Not Just Semantics
In a few months, I’ll start a new role as «Design Operations Specialist». It sounds impressive, structured – maybe even a bit mechanical. Compared to my current UX/UI title, it feels … less human somehow. Less like someone who thinks about people, and more like someone who manages systems.
And maybe that’s the point. At Vorwerk, I’ll be working closely with our internal design system. The users I’ll be designing for are no longer end-users in the traditional sense – they’re the designers and developers inside the company, the ones building the interfaces. It’s meta-design work. Necessary and interesting, but it feels more like "enabling" than creating.
At V-ZUG, I work as a UX/UI Designer. A broad title – and that’s why I like it. It leaves space for ambiguity. I’m designing screens, sure, but also asking questions. Talking to people. Digging through problems that aren’t always visual. Right now, we’re in the middle of a full app redesign. We’re aligning it with the brand identity, rethinking interaction patterns, figuring out how to make an app for ovens and washing machines feel … human? I guess? That’s not something you can automate – or reduce to a best practice.
And yet, in this job and the next, I still just call myself a designer.
I read recently that both Shopify and Duolingo dropped «UX» from their job titles. Now everyone’s just a "designer". On paper, it sounds simpler. In practice, it feels like a slow erasure. «UX» was never just a label – it was a way of saying: this person speaks for the user.
But when we strip labels down to the bare minimum, what else gets lost?
The word «UX» was never perfect. People misunderstood it. Confused it with UI. Or saw it as vague, soft, optional. But it stood for something – it meant someone was paying attention to how a thing feels, not just how it looks. It meant there was someone at the table thinking about edge cases, user research, real-world constraints.
To be honest, a reframing of the discipline as "just design" feels like a step back. Because when everything is design, then nothing is. If the same word applies to graphic design, product design, wallpaper patterns, and UI systems – what does it tell us, really?
I’ve been in rooms where the user’s voice was the first to disappear. Where stakeholders imagined themselves into the user’s shoes and called it research. Where design became decoration. In those moments, titles mattered. «UX» wasn’t a badge of honor – it was a reminder of responsibility. A signal: I’m here to represent people who aren’t in the room.
So when people say titles don’t matter, I disagree.
They matter to recruiters scanning resumes. They matter in meetings, when someone asks for "just a quick design" and you have to explain that no, what you need first is a better understanding of the problem. They matter when AI tools like Figma plugins promise to generate UIs from prompts, making everyone feel like a designer – but forgetting that design is more than assembling blocks. It’s thinking. Choosing. Making trade-offs.

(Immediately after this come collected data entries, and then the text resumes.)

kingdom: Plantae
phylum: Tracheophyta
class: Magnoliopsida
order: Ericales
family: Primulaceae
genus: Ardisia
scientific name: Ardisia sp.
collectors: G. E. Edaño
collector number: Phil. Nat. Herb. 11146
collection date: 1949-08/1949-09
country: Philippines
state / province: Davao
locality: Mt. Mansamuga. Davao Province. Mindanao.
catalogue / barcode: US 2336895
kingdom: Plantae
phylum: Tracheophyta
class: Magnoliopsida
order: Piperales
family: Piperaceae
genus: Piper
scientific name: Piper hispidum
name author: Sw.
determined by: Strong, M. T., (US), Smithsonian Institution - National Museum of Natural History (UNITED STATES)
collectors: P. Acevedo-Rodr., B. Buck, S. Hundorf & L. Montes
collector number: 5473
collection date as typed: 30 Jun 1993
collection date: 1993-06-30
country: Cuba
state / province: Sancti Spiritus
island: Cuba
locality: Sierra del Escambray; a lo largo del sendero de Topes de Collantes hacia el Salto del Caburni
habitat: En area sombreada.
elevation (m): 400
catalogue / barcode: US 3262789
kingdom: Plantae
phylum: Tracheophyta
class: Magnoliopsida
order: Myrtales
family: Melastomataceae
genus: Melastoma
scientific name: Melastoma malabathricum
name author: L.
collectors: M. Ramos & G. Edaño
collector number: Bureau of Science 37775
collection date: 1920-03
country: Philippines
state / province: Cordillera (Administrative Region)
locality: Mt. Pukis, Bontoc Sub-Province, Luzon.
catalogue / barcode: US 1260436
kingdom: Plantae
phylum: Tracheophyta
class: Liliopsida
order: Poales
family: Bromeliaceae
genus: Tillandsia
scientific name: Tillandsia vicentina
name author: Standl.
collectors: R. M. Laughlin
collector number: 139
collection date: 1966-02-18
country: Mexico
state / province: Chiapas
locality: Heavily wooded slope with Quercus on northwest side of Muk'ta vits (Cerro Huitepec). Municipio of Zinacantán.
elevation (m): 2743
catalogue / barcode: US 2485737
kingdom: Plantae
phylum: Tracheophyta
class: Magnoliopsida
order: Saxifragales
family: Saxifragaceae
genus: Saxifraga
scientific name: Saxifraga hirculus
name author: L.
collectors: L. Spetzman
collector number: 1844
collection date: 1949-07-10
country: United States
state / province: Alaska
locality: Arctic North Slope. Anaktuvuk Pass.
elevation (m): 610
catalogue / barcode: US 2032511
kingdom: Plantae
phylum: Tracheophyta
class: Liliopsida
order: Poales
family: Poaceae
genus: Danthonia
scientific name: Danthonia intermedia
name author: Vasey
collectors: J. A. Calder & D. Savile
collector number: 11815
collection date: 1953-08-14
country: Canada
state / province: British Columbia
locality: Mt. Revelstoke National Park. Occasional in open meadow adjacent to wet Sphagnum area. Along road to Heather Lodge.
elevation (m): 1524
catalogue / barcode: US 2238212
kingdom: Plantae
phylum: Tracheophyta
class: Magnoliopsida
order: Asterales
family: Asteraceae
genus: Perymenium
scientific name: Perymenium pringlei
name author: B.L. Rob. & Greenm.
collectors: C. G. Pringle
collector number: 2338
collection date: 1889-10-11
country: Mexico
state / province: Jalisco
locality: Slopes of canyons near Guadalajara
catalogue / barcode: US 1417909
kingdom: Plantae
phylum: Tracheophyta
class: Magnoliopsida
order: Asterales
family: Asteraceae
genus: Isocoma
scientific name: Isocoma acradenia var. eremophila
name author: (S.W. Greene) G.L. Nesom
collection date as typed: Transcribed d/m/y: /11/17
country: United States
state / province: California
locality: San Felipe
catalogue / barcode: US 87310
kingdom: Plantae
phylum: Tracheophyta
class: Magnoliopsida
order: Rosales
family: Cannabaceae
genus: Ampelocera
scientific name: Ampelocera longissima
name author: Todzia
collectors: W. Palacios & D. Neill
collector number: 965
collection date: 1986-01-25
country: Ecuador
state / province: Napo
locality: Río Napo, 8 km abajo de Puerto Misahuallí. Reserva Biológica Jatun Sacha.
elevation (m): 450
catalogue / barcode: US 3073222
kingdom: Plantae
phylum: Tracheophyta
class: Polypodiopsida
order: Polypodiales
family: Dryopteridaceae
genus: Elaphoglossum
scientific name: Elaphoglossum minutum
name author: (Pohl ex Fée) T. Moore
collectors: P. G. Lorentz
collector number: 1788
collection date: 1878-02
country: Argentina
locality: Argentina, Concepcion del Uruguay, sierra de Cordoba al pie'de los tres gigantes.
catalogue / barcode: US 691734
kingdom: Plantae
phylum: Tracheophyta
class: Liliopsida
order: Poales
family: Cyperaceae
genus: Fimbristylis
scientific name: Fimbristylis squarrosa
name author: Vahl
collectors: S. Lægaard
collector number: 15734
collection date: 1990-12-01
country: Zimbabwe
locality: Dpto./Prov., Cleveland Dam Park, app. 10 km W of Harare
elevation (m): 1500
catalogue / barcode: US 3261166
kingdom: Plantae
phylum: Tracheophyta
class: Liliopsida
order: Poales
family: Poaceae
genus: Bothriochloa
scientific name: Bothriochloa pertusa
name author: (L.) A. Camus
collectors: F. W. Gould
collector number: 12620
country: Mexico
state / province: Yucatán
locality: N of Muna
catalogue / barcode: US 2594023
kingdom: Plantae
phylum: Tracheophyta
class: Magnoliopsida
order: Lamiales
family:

That’s the part AI doesn’t do. That’s the part fast tools can’t replicate.
So I’m not nostalgic about the title itself. I don’t need to defend UX as a brand. What I want is clarity – and space. Space to keep the focus on the people we're designing for. Space to keep reminding myself and others that this work isn’t just about elegance or efficiency – it's about empathy, too.
Maybe that’s why this shift in vocabulary unsettles me. It’s not just semantics. It’s the frame through which we understand our roles. And when the language gets blurry, the priorities do too.
Maybe that’s why I still care about the words. Not to sound important – but to stay responsible.